Saturday, October 18, 2008

Plastic Surgery

Did you ever wonder why they call plastic surgery “plastic” when no plastic is even involved in any of the numerous procedures which fall into this category? There really is a legitimate reason and then there is Ed’s reason. So I guess just to set the record straight, the word "plastic" derives from the Greek "plastikos" meaning to mold or to shape. So to follow logic Plastic Surgeons are molding or shaping body parts which is why it is called Plastic Surgery.

Of course there are real medical reasons for plastic surgery to take care of those people who have been injured, burned, disfigured and many other serious reasons and this article in no way is made to ridicule those types of surgeries.

To me plastic is associated with fake, not real. Kind of like the term he is a plastic person. That means not a real person but a fake plastic person. Follow me now, plastic surgery is not a fake surgery but a real surgery since they use knives and stitches and off the other stuff that if not done right will have you looking like Frankenstein or his bride. But I am of the belief that it is called plastic surgery because of the plastic people it is performed on. These people are fakes and want to keep on perpetuating their fakeness. Fake boobs, fake asses, fake lips and fake pecs the list goes on and on.

The most common form of plastic surgery is really called cosmetic surgery and this is the one that we will discuss in today’s class. Yeah, right, I just wanted to sound like a teacher for a second. Tell me what is cosmetic about getting your boobs made bigger. Cosmetic to me is changing the ways things look. Yes boobs can be made to look bigger or smaller (I prefer bigger myself) and they can also be lifted and tucked and made firmer and all that stuff. But is it really cosmetic? For it to be cosmetic would really mean that everyone can see. Well yeah, I can half see, but when I ask a lady who has just had a boob job if I can see I normally get slapped in the face. I just wanted to admire the handiwork of the surgeon in case I decided to get my wife some I would know which Doctors to go to and which not to go to. But no, I get slapped.

I was in New York earlier this year at a conference with a few colleagues. We had some adult beverages that evening and at some point in the night one of my colleagues was telling a group of women that we were there on a convention of plastic surgeons and that my specialty was breast augmentation. He did not say we were actually doctors but just that I was an expert at breasts. I guess I say I qualify cause I have definitely seen my share of them in my lifetime ( mostly at gentleman’s clubs… yeah right ) Well, all of a sudden, I became a super hero the rest of the night and just started talking about breasts. You would not believe how many hot little 20 year olds wanted to discuss their breasts. Now, always being the gentleman I did not take this to any other level like saying let me see or anything like that while we were at the bars. So we decided to go to a men’s club to critique the work that was done by various people. You know there were literally thousands of dollars of augmentations that were right there in one bar which shows you the lucrative nature of these so called optional surgeries.
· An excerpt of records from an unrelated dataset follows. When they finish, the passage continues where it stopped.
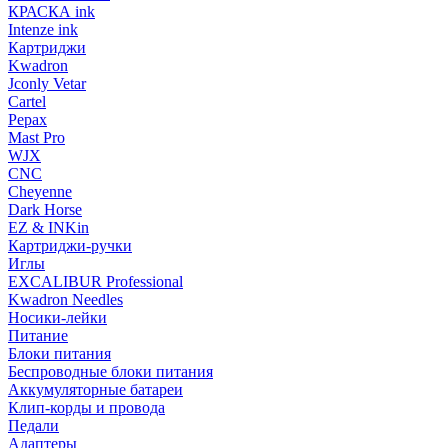
КРАСКА ink
Intenze ink
Картриджи
Kwadron
Jconly Vetar
Cartel
Pepax
Mast Pro
WJX
CNC
Cheyenne
Dark Horse
EZ & INKin
Картриджи-ручки
Иглы
EXCALIBUR Professional
Kwadron Needles
Носики-лейки
Питание
Блоки питания
Беспроводные блоки питания
Аккумуляторные батареи
Клип-корды и провода
Педали
Адаптеры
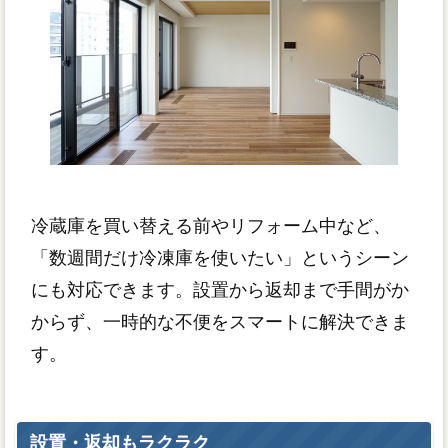
冷蔵庫を買い替える前やリフォーム中など、
「数週間だけ冷凍庫を使いたい」というシーン
にも対応できます。設置から返却まで手間がか
からず、一時的な不便をスマートに解決できま
す。
設置・返却もラクラク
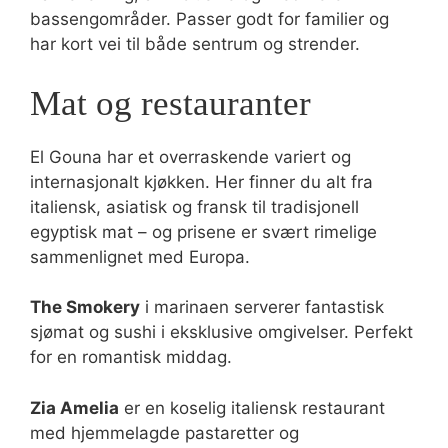
bassengområder. Passer godt for familier og
har kort vei til både sentrum og strender.
Mat og restauranter
El Gouna har et overraskende variert og
internasjonalt kjøkken. Her finner du alt fra
italiensk, asiatisk og fransk til tradisjonell
egyptisk mat – og prisene er svært rimelige
sammenlignet med Europa.
The Smokery
i marinaen serverer fantastisk
sjømat og sushi i eksklusive omgivelser. Perfekt
for en romantisk middag.
Zia Amelia
er en koselig italiensk restaurant
med hjemmelagde pastaretter og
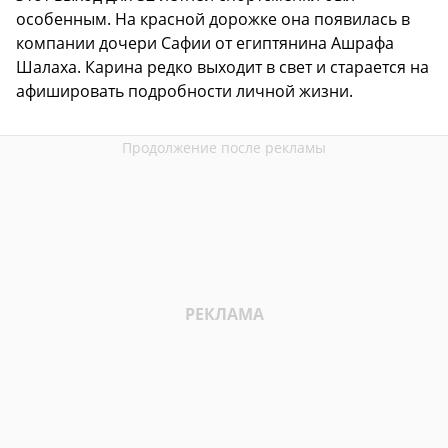
особенным. На красной дорожке она появилась в
компании дочери Сафии от египтянина Ашрафа
Шалаха. Карина редко выходит в свет и старается на
афишировать подробности личной жизни.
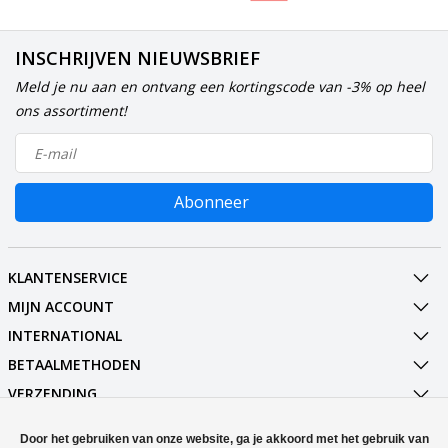
INSCHRIJVEN NIEUWSBRIEF
Meld je nu aan en ontvang een kortingscode van -3% op heel
ons assortiment!
Abonneer
KLANTENSERVICE
MIJN ACCOUNT
INTERNATIONAL
BETAALMETHODEN
VERZENDING
SOCIALMEDIA
Door het gebruiken van onze website, ga je akkoord met het gebruik van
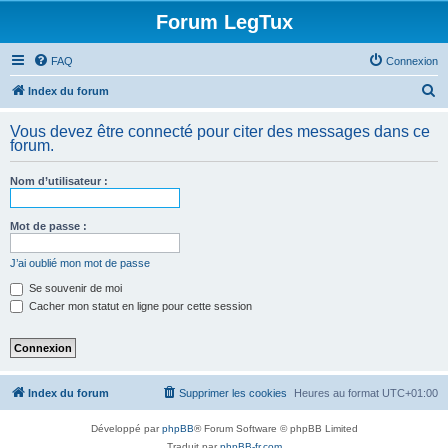
Forum LegTux
FAQ
Connexion
R
Index du forum
e
Vous devez être connecté pour citer des messages dans ce
c
forum.
h
Nom d’utilisateur :
e
r
Mot de passe :
c
h
J’ai oublié mon mot de passe
e
Se souvenir de moi
Cacher mon statut en ligne pour cette session
r
Index du forum
Supprimer les cookies
Heures au format
UTC+01:00
Développé par
phpBB
® Forum Software © phpBB Limited
Traduit par
phpBB-fr.com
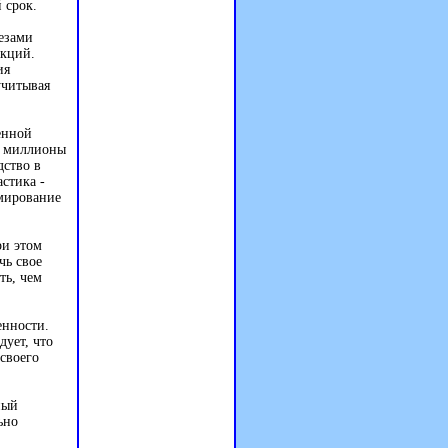
 срок.
езами
нкций.
ия
учитывая
енной
е миллионы
дство в
стика -
рмирование
ри этом
чь свое
ть, чем
енности.
дует, что
своего
ный
ьно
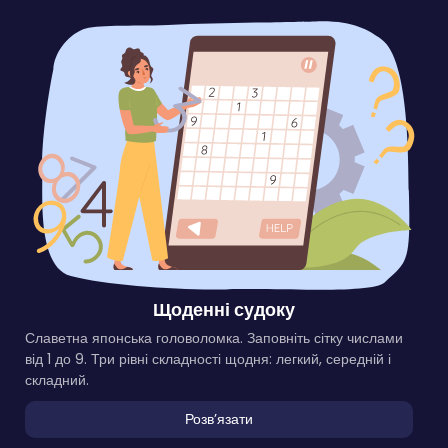
Щоденні судоку
Славетна японська головоломка. Заповніть сітку числами
від 1 до 9. Три рівні складності щодня: легкий, середній і
складний.
Розвʼязати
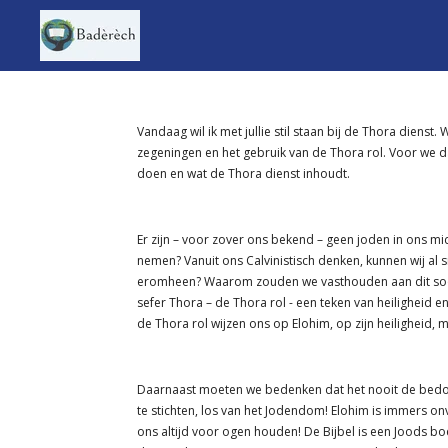
Ga
direct
naar
de
hoofdinhoud
Vandaag wil ik met jullie stil staan bij de Thora dien
zegeningen en het gebruik van de Thora rol. Voor we 
doen en wat de Thora dienst inhoudt.
Er zijn – voor zover ons bekend – geen joden in ons m
nemen? Vanuit ons Calvinistisch denken, kunnen wij a
eromheen? Waarom zouden we vasthouden aan dit soort
sefer Thora – de Thora rol - een teken van heiligheid 
de Thora rol wijzen ons op Elohim, op zijn heiligheid,
Daarnaast moeten we bedenken dat het nooit de bedoel
te stichten, los van het Jodendom! Elohim is immers onv
ons altijd voor ogen houden! De Bijbel is een Joods bo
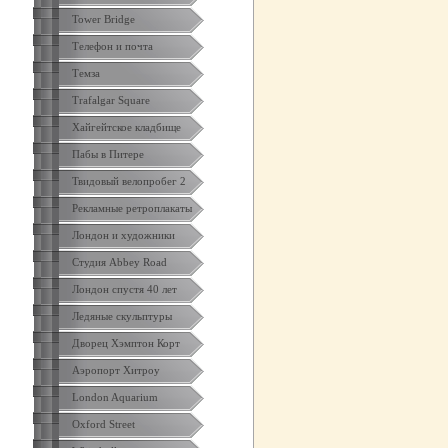
Tower Bridge
Телефон и почта
Темза
Trafalgar Square
Хайгейтское кладбище
Пабы в Питере
Твидовый велопробег 2
Рекламные ретроплакаты
Лондон и художники
Студия Abbey Road
Лондон спустя 40 лет
Ледяные скульптуры
Дворец Хэмптон Корт
Аэропорт Хитроу
London Aquarium
Oxford Street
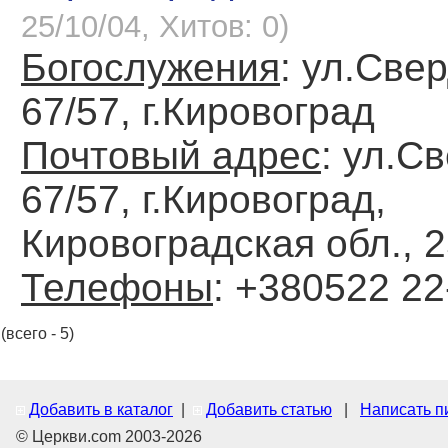
25/10/04, Хитов: 0)
Богослужения
: ул.Све
67/57, г.Кировоград
Почтовый адрес
: ул.С
67/57, г.Кировоград,
Кировоградская обл., 
Телефоны
: +380522 22
(всего - 5)
Добавить в каталог
|
Добавить статью
|
Написать п
© Церкви.com 2003-2026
Now, I have been thinking about this topic since it was suggested last week and I came up with a song about augmented breasts and it is sung to the tune of the “Armour Hot Dog Song” . You remember it, Hot Dogs Armour Hot Dogs, etc.

Fake Breasts , Men love Fake Breasts
All kinds of men love those Fake Breasts
Big Breasts, Little Breasts, Breasts that are really firm
C cups, D Cups, They’re the ones that make us squirm
Fake Breasts, Men love Fake Breasts

The Breasts men love to ……....

Ok sorry about that I just got carried away for a second in getting to talk about breasts. I bet you thought I was going to use a different work that rhymed with firm. Your mind is sicker than mine. And yes, I left that last work blank on purposes because there are so many things men love to do with breasts. Oh no here I go again.. OK, I will stop about that now and talk about asses.

That’s right fake asses, just like our politicians in Washington and most of the people in Hollywood. I guess the way they refer to the procedure is a “butt lift” or “butt augmentation". Anyway they take fat and inject into your ass to help shape your body so your ass matches the rest of your body and they perform liposuction at the same time. So basically they are redistributing the fat in your ass.

Ok, nice asses are good to look at but the only functionality that a normal persons ass has is to take a huge dump and provide cushioning when we sit. It kind of contrasts with the asses is Washington that kind of just sit there but are not functional at all.

Lastly, let’s talk about Hollywood. If I were to do my career all over again I want to be a plastic surgeon in Hollywood, or maybe even just Joan Rivers plastic surgeon, I bet he made a living just on her. These people are so vain, they are the one Carly Simon wrote about in her song.

The amount of different types of cosmetic surgeries in Hollywood is amazing as they seek to be the perfect person in that perfect city of perfect people. These perfect people think just because they look good that their fame should lead them to be leaders or influences of leaders in our government. Just think of it this way, if more Hollywood patients of plastic surgeons who have had butt augmentation ran for the House of Representative or the Senate then we could be sure to have the perfect ass in Washington.